Memory capacity on compute. As many have pointed out, the memory capacity of nodes, particularly on that high bandwidth memory, needs to increase and to do so at a rate that makes it also affordable. New intermediary persistent memory technologies, like 3D XPoint, may help increase the capacity of some parts of the storage hierarchy to offset this, but in a Knights CPU or Nvidia GPU, the calculations are done there, not in this adjunct memory. We think it would be interesting to see such memories as 3D XPoint put on the Knights or GPU compute cards proper and not have to have the kind of coherency bus that NVLink provides between Power CPUs and Tesla GPUs. Alternatively, a more generic and industry standard coherency link between any CPU and any GPU or other kind of accelerator that has its own memory would be useful. (Don’t hold your breath waiting for that standard to come to pass and be adopted, although CCIX and Gen-Z are trying.)

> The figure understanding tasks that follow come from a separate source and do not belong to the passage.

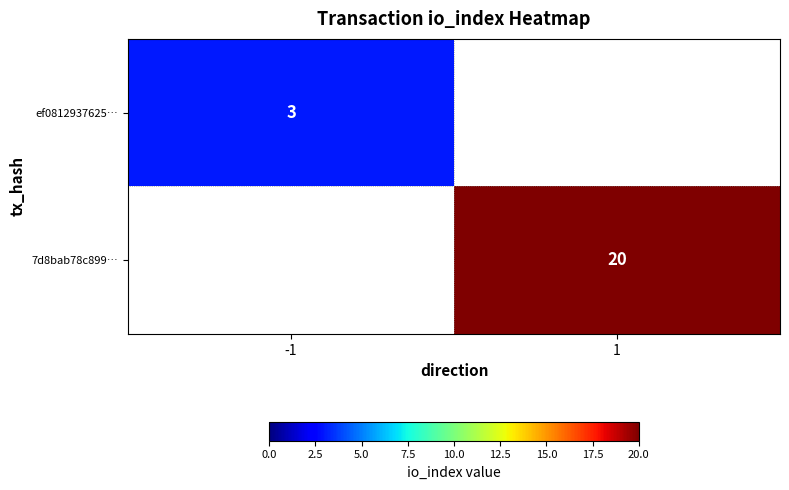

The ef0812937625… series shows 2 at -1. True or false?

False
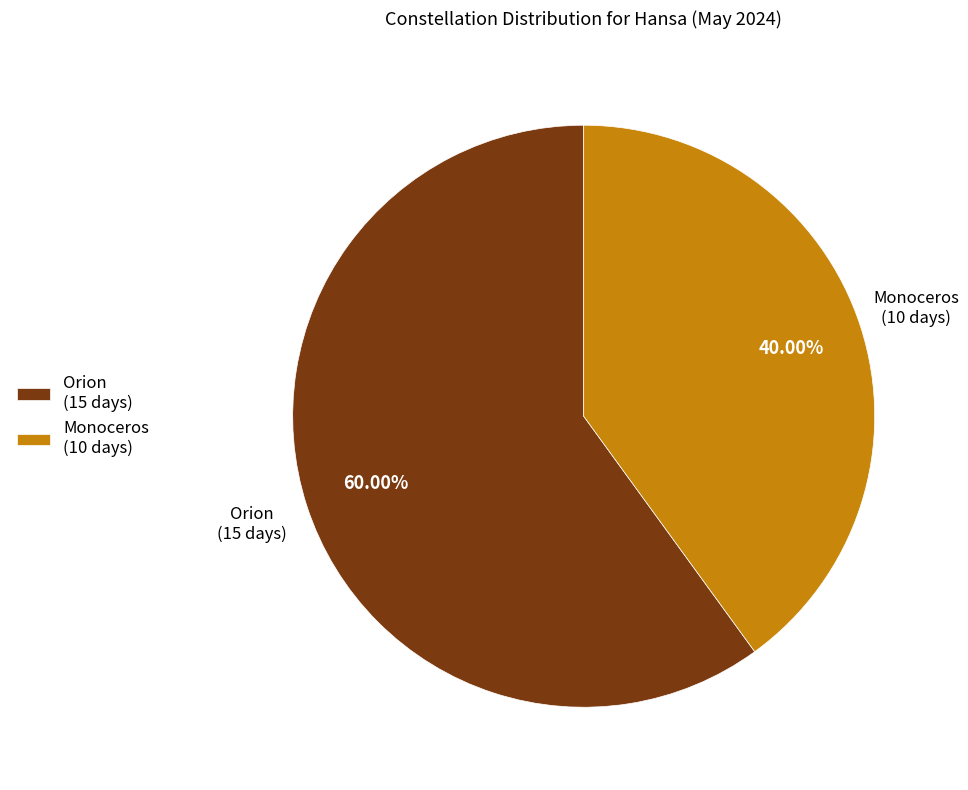

How many slices are in this pie chart?

2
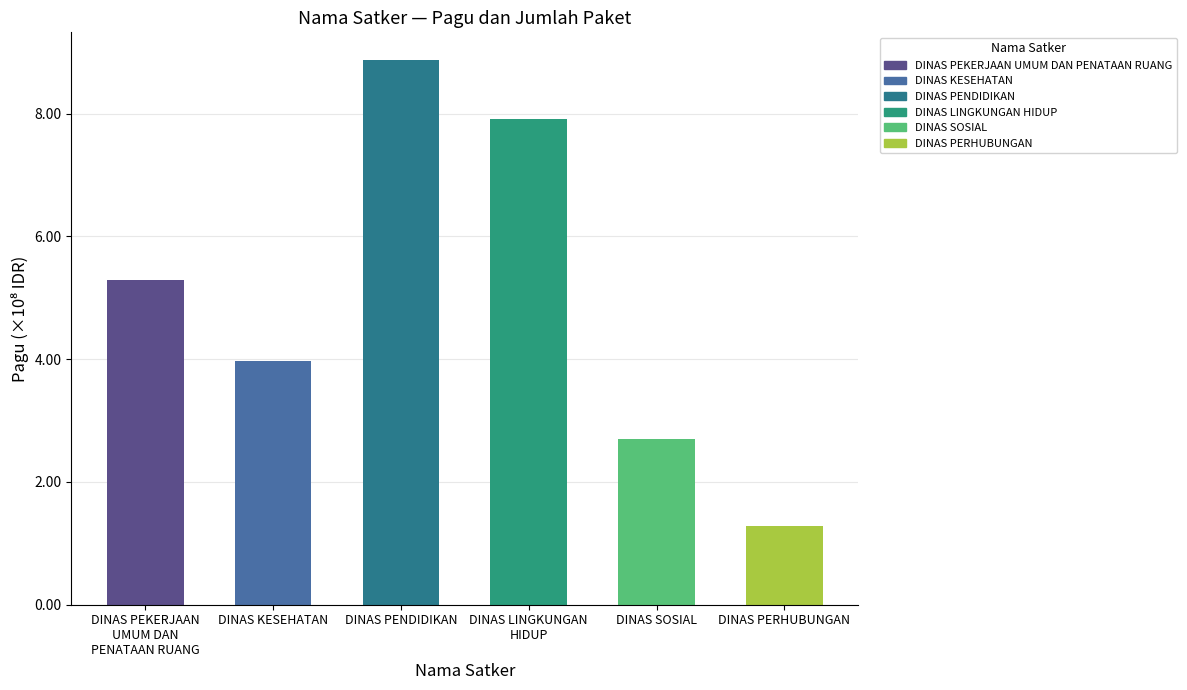

Does the chart contain any negative values?

No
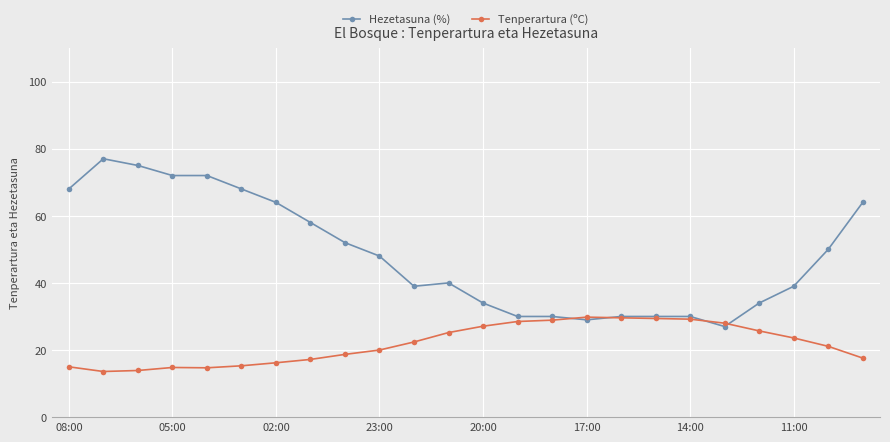

Rank the series by their maximum value, from highest to lowest.

Hezetasuna (%), Tenperartura (ºC)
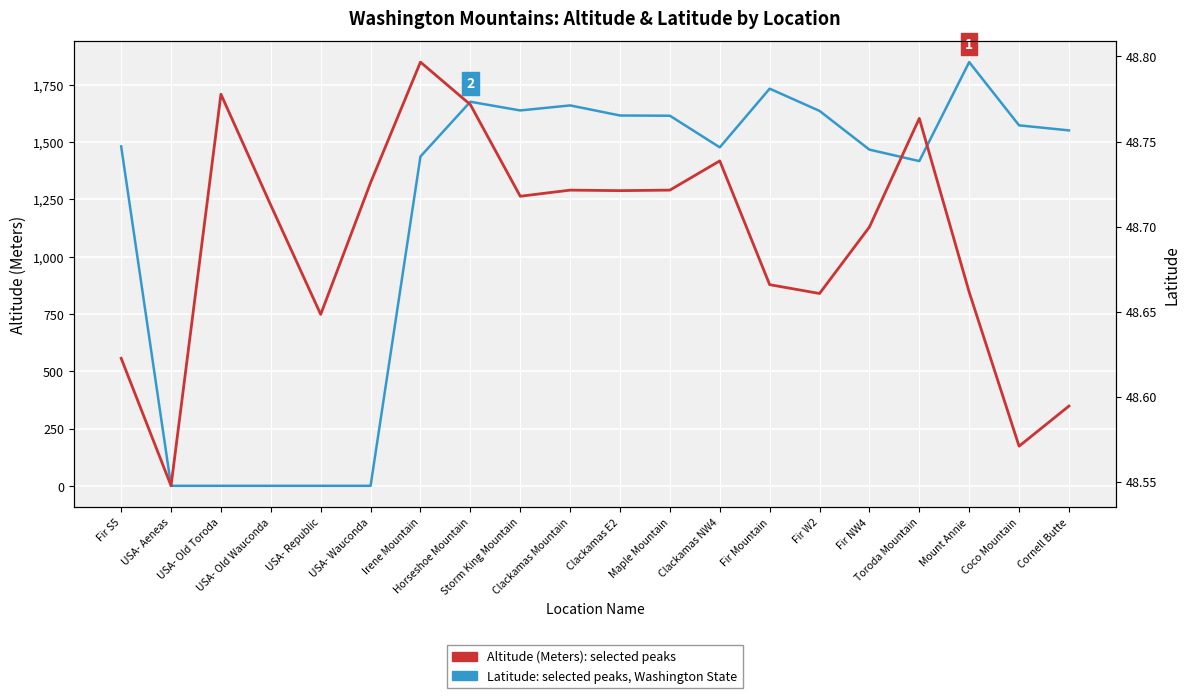

Reading left to right, what are all the values shown in this chart?

Altitude (Meters): 1481.0	0.0	0.0	0.0	0.0	0.0	1437.0	1676.0	1638.0	1660.0	1616.0	1615.0	1477.0	1733.0	1636.0	1467.0	1417.0	1849.0	1573.0	1551.0
Latitude: 48.6	48.5	48.8	48.7	48.6	48.7	48.8	48.8	48.7	48.7	48.7	48.7	48.7	48.7	48.7	48.7	48.8	48.7	48.6	48.6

Liquid cooling. In a flashback to the bi-polar mainframe computing era from four and five decades ago, it is time to just make liquid cooling standard on HPC systems and to realize that air cooling, while easy, adds costs over the long haul and limits the scalability and performance of HPC systems. Because the majority of the market wants air cooling, systems are not optimized to take advantage of liquid cooling.
Not enough profit to sustain investment in HPC. This is something that we have been saying for years, and something that annoys a lot of people who pay a lot of money for HPC systems and wish they cost a lot less. The competitive nature of HPC has driven down the price of systems, to be sure. “We are not getting as much innovation as we could if we had a more vibrant market,” says Gara, and he is right.
We would add that the military and energy departments of the major governments of the world used to shell out a lot more dough for gigascale, terascale, and petascale systems and they are much more conservative and much more demanding as customers these days. DARPA, for instance, needs to have teraflops in a backpack and petaflops in a tank more than it needs exaflops in a datacenter, and that is one reason why investment has been curtailed here. These are very different architectural challenges, and they don’t mesh to help spread the cost of investment over the greatest number of buyers.
It has been far, far easier to expand the performance of an HPC system than it has been to bring down its price, and that, more than anything, is what has limited the market for HPC and therefore its broader expansion so there would, in fact, be a larger customer base and allowing for lower profits to still drive innovation. There is a reason why Google is not powered by Intel Xeon server nodes linked by Aries interconnects. Google would not have invented a damned thing if it could have afforded to buy it. So you end up with an HPC market that is even more bifurcated – and less profitable – than it appears from Gara’s HPC-centric view. In fact, no one is making very much money in systems other than Intel, Microsoft, Red Hat, and some flash and main memory makers these days, and this is an even bigger problem for the entire IT sector.